The brisket shot is a shot at a deer that is walking directly at a hunter. The difficulty is high because not only the deer looking toward the hunter, there is limited access to the vitals.
The only vitals that are accessible to the hunter is the heart, and the very inside of either lung. This shot risks missing altogether and badly wounding the animal.
This shot should only be executed when hunting from the ground as when the hunter is elevated in a tree stand the vertical angle is too steep to actually hit any of the deer’s vital organs.
When taking the brisket shot, the hunter should aim to either side below the “ball” on the deer’s chest toward the center of the deer’s brisket. This shot will enter and impact either the heart, lungs, or some of both.
The bolt will likely remain in the animal, making blood trailing the animal difficult. This can be problematic when attempting to recover your deer.
Much like the quartering to shot, this shot should be avoided if possible. The risk of wounding the deer simply is not worth it, especially if you’re new to the sport of crossbow hunting.
Hunters are much better off waiting until the deer presents a broadside or quartering away shot.
When NOT to Shoot
So far, we’ve discussed the options that crossbow hunters have to make a kill shot on a deer, but we would be remiss to not discuss a few scenarios in which the hunter should not shoot.
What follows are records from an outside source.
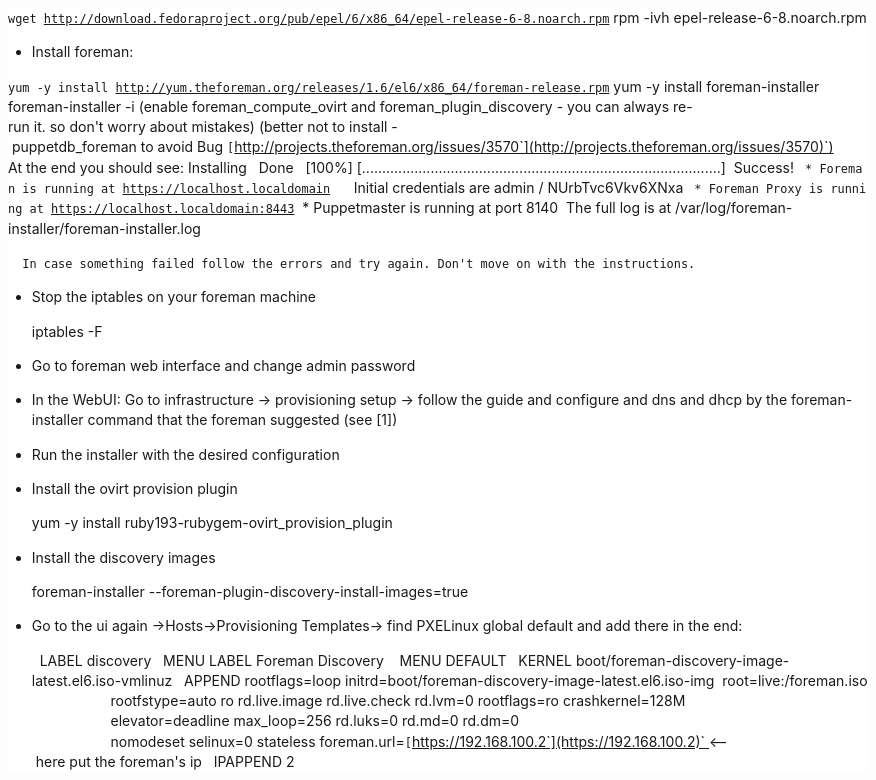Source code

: `wget `[`http://download.fedoraproject.org/pub/epel/6/x86_64/epel-release-6-8.noarch.rpm`](http://download.fedoraproject.org/pub/epel/6/x86_64/epel-release-6-8.noarch.rpm)
      rpm -ivh epel-release-6-8.noarch.rpm

*   Install foreman:

`yum -y install `[`http://yum.theforeman.org/releases/1.6/el6/x86_64/foreman-release.rpm`](http://yum.theforeman.org/releases/1.6/el6/x86_64/foreman-release.rpm)
      yum -y install foreman-installer
      foreman-installer -i (enable foreman_compute_ovirt and foreman_plugin_discovery - you can always re-run it. so don't worry about mistakes)
      (better not to install - puppetdb_foreman to avoid Bug `[`http://projects.theforeman.org/issues/3570`](http://projects.theforeman.org/issues/3570)`)
      At the end you should see:
      Installing   Done   [100%] [.........................................................................................]
       Success!
` * Foreman is running at `[`https://localhost.localdomain`](https://localhost.localdomain)
           Initial credentials are admin / NUrbTvc6Vkv6XNxa
` * Foreman Proxy is running at `[`https://localhost.localdomain:8443`](https://localhost.localdomain:8443)
       * Puppetmaster is running at port 8140
       The full log is at /var/log/foreman-installer/foreman-installer.log

      In case something failed follow the errors and try again. Don't move on with the instructions.

*   Stop the iptables on your foreman machine

      iptables -F

*   Go to foreman web interface and change admin password
*   In the WebUI: Go to infrastructure -> provisioning setup -> follow the guide and configure and dns and dhcp by the foreman-installer command that the foreman suggested (see [1])
*   Run the installer with the desired configuration
*   Install the ovirt provision plugin

      yum -y install ruby193-rubygem-ovirt_provision_plugin

*   Install the discovery images

      foreman-installer --foreman-plugin-discovery-install-images=true

*   Go to the ui again ->Hosts->Provisioning Templates-> find PXELinux global default and add there in the end:

        LABEL discovery
        MENU LABEL Foreman Discovery 
        MENU DEFAULT
        KERNEL boot/foreman-discovery-image-latest.el6.iso-vmlinuz
        APPEND rootflags=loop initrd=boot/foreman-discovery-image-latest.el6.iso-img  root=live:/foreman.iso
                          rootfstype=auto ro rd.live.image rd.live.check rd.lvm=0 rootflags=ro crashkernel=128M
                          elevator=deadline max_loop=256 rd.luks=0 rd.md=0 rd.dm=0 
                          nomodeset selinux=0 stateless foreman.url=`[`https://192.168.100.2`](https://192.168.100.2)` <-- here put the foreman's ip
        IPAPPEND 2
Aside from the riskier shots like the quartering to shot and brisket shot, there are several other situations that deer should always be passed until a better opportunity comes up.
One of those situations is when the deer is facing directly away from the hunter offering only the rear end. There is no ethical way to take this shot no matter what weapon you’re using.
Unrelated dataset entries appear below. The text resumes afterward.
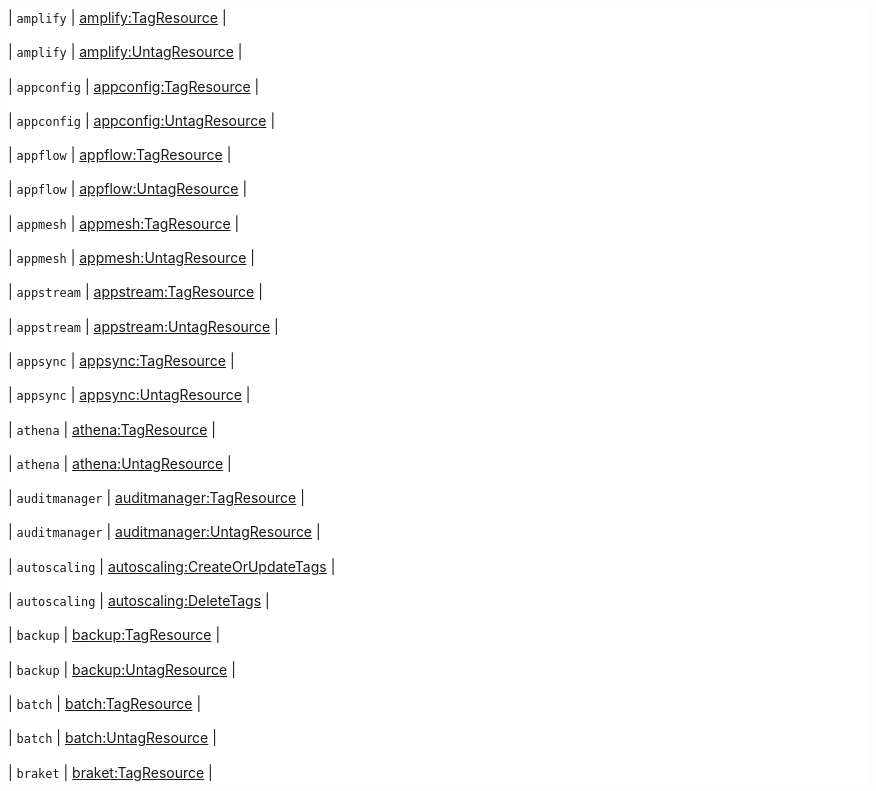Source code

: | `amplify` | [amplify:TagResource](../actions.md#amplify:tagresource) |

| `amplify` | [amplify:UntagResource](../actions.md#amplify:untagresource) |

| `appconfig` | [appconfig:TagResource](../actions.md#appconfig:tagresource) |

| `appconfig` | [appconfig:UntagResource](../actions.md#appconfig:untagresource) |

| `appflow` | [appflow:TagResource](../actions.md#appflow:tagresource) |

| `appflow` | [appflow:UntagResource](../actions.md#appflow:untagresource) |

| `appmesh` | [appmesh:TagResource](../actions.md#appmesh:tagresource) |

| `appmesh` | [appmesh:UntagResource](../actions.md#appmesh:untagresource) |

| `appstream` | [appstream:TagResource](../actions.md#appstream:tagresource) |

| `appstream` | [appstream:UntagResource](../actions.md#appstream:untagresource) |

| `appsync` | [appsync:TagResource](../actions.md#appsync:tagresource) |

| `appsync` | [appsync:UntagResource](../actions.md#appsync:untagresource) |

| `athena` | [athena:TagResource](../actions.md#athena:tagresource) |

| `athena` | [athena:UntagResource](../actions.md#athena:untagresource) |

| `auditmanager` | [auditmanager:TagResource](../actions.md#auditmanager:tagresource) |

| `auditmanager` | [auditmanager:UntagResource](../actions.md#auditmanager:untagresource) |

| `autoscaling` | [autoscaling:CreateOrUpdateTags](../actions.md#autoscaling:createorupdatetags) |

| `autoscaling` | [autoscaling:DeleteTags](../actions.md#autoscaling:deletetags) |

| `backup` | [backup:TagResource](../actions.md#backup:tagresource) |

| `backup` | [backup:UntagResource](../actions.md#backup:untagresource) |

| `batch` | [batch:TagResource](../actions.md#batch:tagresource) |

| `batch` | [batch:UntagResource](../actions.md#batch:untagresource) |

| `braket` | [braket:TagResource](../actions.md#braket:tagresource) |
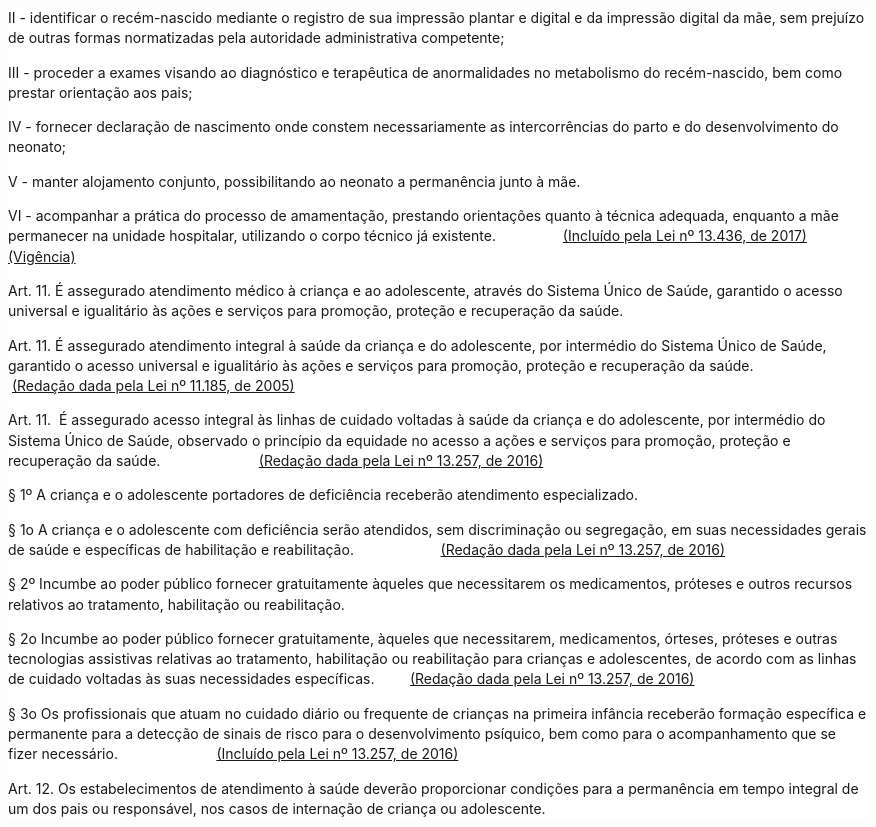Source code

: II - identificar o recém-nascido mediante o registro de sua impressão plantar e digital e da impressão digital da mãe, sem prejuízo de outras formas normatizadas pela autoridade administrativa competente;

III - proceder a exames visando ao diagnóstico e terapêutica de anormalidades no metabolismo do recém-nascido, bem como prestar orientação aos pais;

IV - fornecer declaração de nascimento onde constem necessariamente as intercorrências do parto e do desenvolvimento do neonato;

V - manter alojamento conjunto, possibilitando ao neonato a permanência junto à mãe.

VI - acompanhar a prática do processo de amamentação, prestando orientações quanto à técnica adequada, enquanto a mãe permanecer na unidade hospitalar, utilizando o corpo técnico já existente.                 [\(Incluído pela Lei nº 13.436, de 2017\)](http://www.planalto.gov.br/ccivil_03/_Ato2015-2018/2017/Lei/L13436.htm)[\(Vigência\)](http://www.planalto.gov.br/ccivil_03/_Ato2015-2018/2017/Lei/L13436.htm#art2)

Art. 11. É assegurado atendimento médico à criança e ao adolescente, através do Sistema Único de Saúde, garantido o acesso universal e igualitário às ações e serviços para promoção, proteção e recuperação da saúde.

Art. 11. É assegurado atendimento integral à saúde da criança e do adolescente, por intermédio do Sistema Único de Saúde, garantido o acesso universal e igualitário às ações e serviços para promoção, proteção e recuperação da saúde.                    [\(Redação dada pela Lei nº 11.185, de 2005\)](http://www.planalto.gov.br/ccivil_03/_Ato2004-2006/2005/Lei/L11185.htm#art2)

Art. 11.  É assegurado acesso integral às linhas de cuidado voltadas à saúde da criança e do adolescente, por intermédio do Sistema Único de Saúde, observado o princípio da equidade no acesso a ações e serviços para promoção, proteção e recuperação da saúde.                         [\(Redação dada pela Lei nº 13.257, de 2016\)](http://www.planalto.gov.br/ccivil_03/_Ato2015-2018/2016/Lei/L13257.htm#art21)

§ 1º A criança e o adolescente portadores de deficiência receberão atendimento especializado.

§ 1o A criança e o adolescente com deficiência serão atendidos, sem discriminação ou segregação, em suas necessidades gerais de saúde e específicas de habilitação e reabilitação.                      [\(Redação dada pela Lei nº 13.257, de 2016\)](http://www.planalto.gov.br/ccivil_03/_Ato2015-2018/2016/Lei/L13257.htm#art21)

§ 2º Incumbe ao poder público fornecer gratuitamente àqueles que necessitarem os medicamentos, próteses e outros recursos relativos ao tratamento, habilitação ou reabilitação.

§ 2o Incumbe ao poder público fornecer gratuitamente, àqueles que necessitarem, medicamentos, órteses, próteses e outras tecnologias assistivas relativas ao tratamento, habilitação ou reabilitação para crianças e adolescentes, de acordo com as linhas de cuidado voltadas às suas necessidades específicas.         [\(Redação dada pela Lei nº 13.257, de 2016\)](http://www.planalto.gov.br/ccivil_03/_Ato2015-2018/2016/Lei/L13257.htm#art21)

§ 3o Os profissionais que atuam no cuidado diário ou frequente de crianças na primeira infância receberão formação específica e permanente para a detecção de sinais de risco para o desenvolvimento psíquico, bem como para o acompanhamento que se fizer necessário.                         [\(Incluído pela Lei nº 13.257, de 2016\)](http://www.planalto.gov.br/ccivil_03/_Ato2015-2018/2016/Lei/L13257.htm#art21)

Art. 12. Os estabelecimentos de atendimento à saúde deverão proporcionar condições para a permanência em tempo integral de um dos pais ou responsável, nos casos de internação de criança ou adolescente.
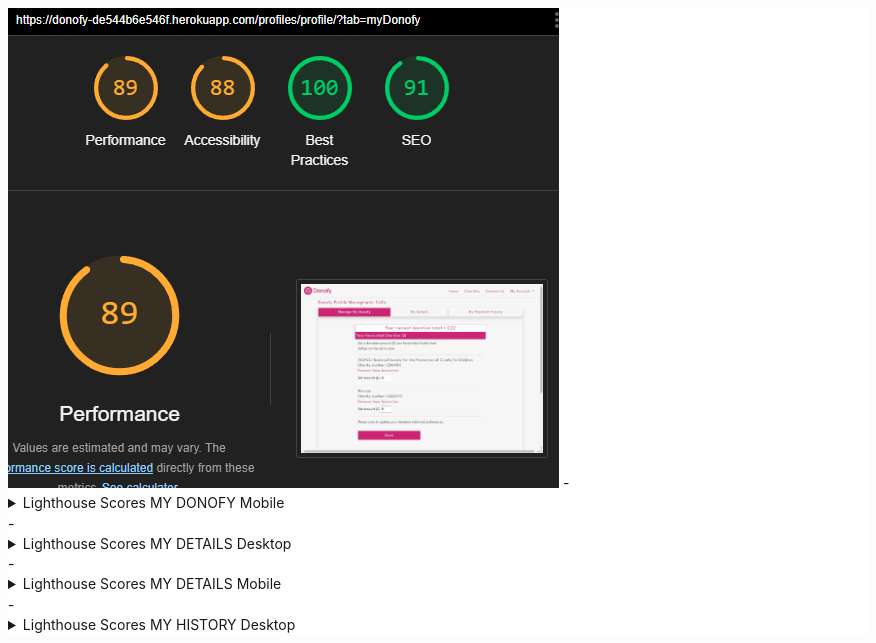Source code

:   <img src="documents/testing-images/profile-my-donofy-lighthouse-desktop.png">
  </details> 
- <details><summary>Lighthouse Scores MY DONOFY Mobile</summary></details>
- <details><summary>Lighthouse Scores MY DETAILS Desktop</summary></details> 
- <details><summary>Lighthouse Scores MY DETAILS Mobile</summary></details>
- <details><summary>Lighthouse Scores MY HISTORY Desktop</summary>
It offers no vitals, and the shot will only result in a long tracking job and likely a lost animal.
Another situation a hunter might run into is when the animal might be broadside or quartering away, but there are large obstructions like trees or brush blocking or partially blocking the vitals.
A crossbow bolt easily deflects off of this type of foliage and this can result in an errant shot that will miss, or even worse, wound the deer.
Finally, a hunter must know the effective range of their crossbow. Even a perfectly broadside deer will be difficult or impossible to harvest if the deer is outside of the weapon’s range.
Most hunters should not consider taking a shot on a deer that is further out than 45 to 50 yards. There are simply too many things that can go wrong at a longer distance.
You can hit limbs or grass, or a strong gust of wind can even move your crossbow bolt several feet left or right, resulting in a miss.
The ideal shot on a deer should be somewhere between 10 and 30 yards for maximum effectiveness and knockdown power with the crossbow.
Hunting with a crossbow is a great way to extend the deer season. Most places offer long crossbow seasons that extend from September all the way through January.
Knowing what to look for when the moment of truth comes will give a hunter peace of mind and will ensure that they can make the most of the deer encounters they have each season.
When that time comes, take a deep breath, remain calm and take a good shot. You’ll be rewarded with a freezer full of venison and hopefully a trophy for your wall.